▶ _WHAT IS REQUIRED_: Can you rewrite all of the material with "Kontakt" renamed to "Kontaktformular", keeping everything else unchanged and leaving the pictures out of your answer?

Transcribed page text

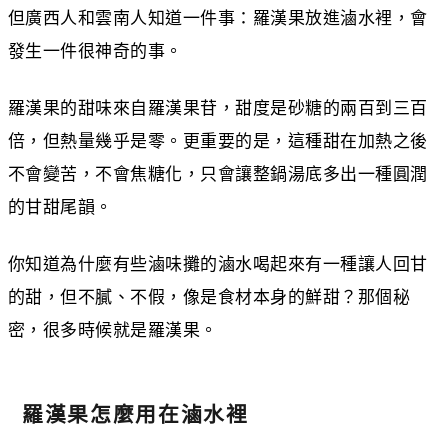
但廣西人和雲南人知道一件事：羅漢果放進滷水裡，會
發生一件很神奇的事。
羅漢果的甜味來自羅漢果苷，甜度是砂糖的兩百到三百
倍，但熱量幾乎是零。更重要的是，這種甜在加熱之後
不會變苦，不會焦糖化，只會讓整鍋湯底多出一種圓潤
的甘甜尾韻。
你知道為什麼有些滷味攤的滷水喝起來有一種讓人回甘
的甜，但不膩、不假，像是食材本身的鮮甜？那個秘
密，很多時候就是羅漢果。
羅漢果怎麼用在滷水裡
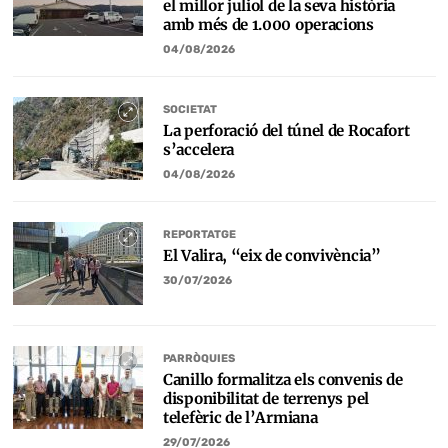
el millor juliol de la seva història
amb més de 1.000 operacions
04/08/2026
SOCIETAT
La perforació del túnel de Rocafort
s’accelera
04/08/2026
REPORTATGE
El Valira, “eix de convivència”
30/07/2026
PARRÒQUIES
Canillo formalitza els convenis de
disponibilitat de terrenys pel
telefèric de l’Armiana
29/07/2026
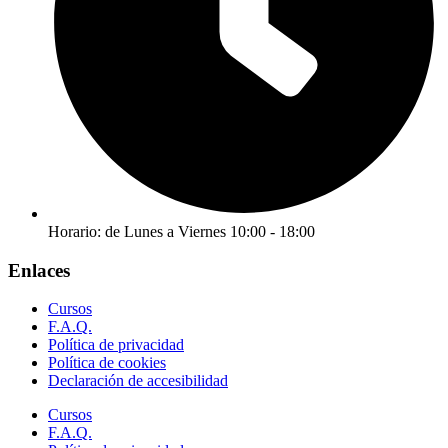
Horario: de Lunes a Viernes 10:00 - 18:00
Enlaces
Cursos
F.A.Q.
Política de privacidad
Política de cookies
Declaración de accesibilidad
Cursos
F.A.Q.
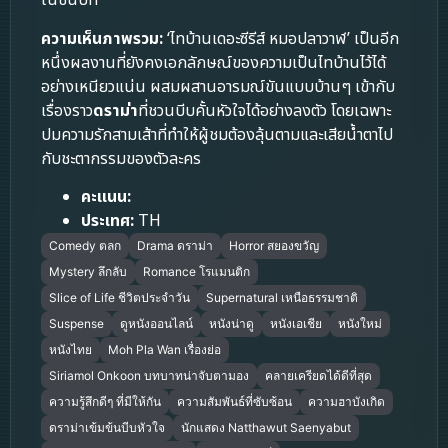
ในชนบท
ความเห็นภาพรวม:
‘ไทบ้านเดอะซีรีส์ หมอปลาวาฬ’ เป็นอีก
หนึ่งผลงานที่ยังคงเอกลักษณ์ของความเป็นไทบ้านไว้ได้
อย่างเหนียวแน่น ผสมผสานอารมณ์ขันแบบบ้านๆ เข้ากับ
เรื่องราว
ดราม่า
ที่ชวนบีบคั้นหัวใจได้อย่างลงตัว โดยเฉพาะ
ปมความรักสามเส้าที่ทำให้ผู้ชมต้องลุ้นตามและเสียน้ำตาไป
กับชะตากรรมของตัวละคร
คะแนน:
ประเทศ:
TH
Comedy ตลก
Drama ดราม่า
Horror สยองขวัญ
Mystery ลึกลับ
Romance โรแมนติก
Slice of Life ชีวิตประจำวัน
Supernatural เหนือธรรมชาติ
Suspense
ดูหนังออนไลน์
หนังน่าดู
หนังเอเชีย
หนังใหม่
หนังไทย
Moh Pla Wan เรื่องย่อ
Siriamol Onkoon บทบาทน่าจับตามอง
คลายเครียดได้ดีที่สุด
ความรู้สึกดีๆ ที่มีให้กัน
ความสัมพันธ์ที่ซับซ้อน
ความฮาบังเกิด
ดราม่าเข้มข้นบีบหัวใจ
นักแสดง Natthawut Saenyabut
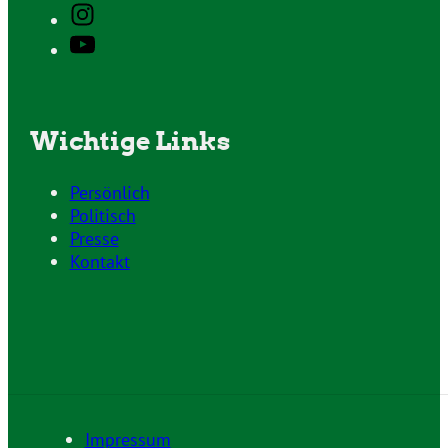
Wichtige Links
Persönlich
Politisch
Presse
Kontakt
Impressum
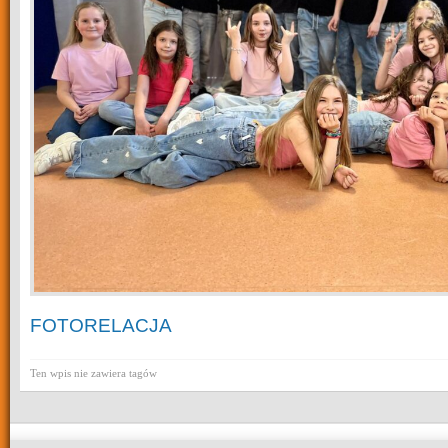
FOTORELACJA
Ten wpis nie zawiera tagów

▶ _RESPONSE BELOW_:
但廣西人和雲南人知道一件事：羅漢果放進滷水裡，會
發生一件很神奇的事。
羅漢果的甜味來自羅漢果苷，甜度是砂糖的兩百到三百
倍，但熱量幾乎是零。更重要的是，這種甜在加熱之後
不會變苦，不會焦糖化，只會讓整鍋湯底多出一種圓潤
的甘甜尾韻。
你知道為什麼有些滷味攤的滷水喝起來有一種讓人回甘
的甜，但不膩、不假，像是食材本身的鮮甜？那個秘
密，很多時候就是羅漢果。
羅漢果怎麼用在滷水裡
el millor juliol de la seva història
amb més de 1.000 operacions
04/08/2026
SOCIETAT
La perforació del túnel de Rocafort
s’accelera
04/08/2026
REPORTATGE
El Valira, “eix de convivència”
30/07/2026
PARRÒQUIES
Canillo formalitza els convenis de
disponibilitat de terrenys pel
telefèric de l’Armiana
29/07/2026
Horario: de Lunes a Viernes 10:00 - 18:00
Enlaces
Cursos
F.A.Q.
Política de privacidad
Política de cookies
Declaración de accesibilidad
Cursos
F.A.Q.
ในชนบท
ความเห็นภาพรวม:
‘ไทบ้านเดอะซีรีส์ หมอปลาวาฬ’ เป็นอีก
หนึ่งผลงานที่ยังคงเอกลักษณ์ของความเป็นไทบ้านไว้ได้
อย่างเหนียวแน่น ผสมผสานอารมณ์ขันแบบบ้านๆ เข้ากับ
เรื่องราว
ดราม่า
ที่ชวนบีบคั้นหัวใจได้อย่างลงตัว โดยเฉพาะ
ปมความรักสามเส้าที่ทำให้ผู้ชมต้องลุ้นตามและเสียน้ำตาไป
กับชะตากรรมของตัวละคร
คะแนน:
ประเทศ:
TH
Comedy ตลก
Drama ดราม่า
Horror สยองขวัญ
Mystery ลึกลับ
Romance โรแมนติก
Slice of Life ชีวิตประจำวัน
Supernatural เหนือธรรมชาติ
Suspense
ดูหนังออนไลน์
หนังน่าดู
หนังเอเชีย
หนังใหม่
หนังไทย
Moh Pla Wan เรื่องย่อ
Siriamol Onkoon บทบาทน่าจับตามอง
คลายเครียดได้ดีที่สุด
ความรู้สึกดีๆ ที่มีให้กัน
ความสัมพันธ์ที่ซับซ้อน
ความฮาบังเกิด
ดราม่าเข้มข้นบีบหัวใจ
นักแสดง Natthawut Saenyabut
Wichtige Links
Persönlich
Politisch
Presse
Kontaktformular
Impressum
FOTORELACJA
Ten wpis nie zawiera tagów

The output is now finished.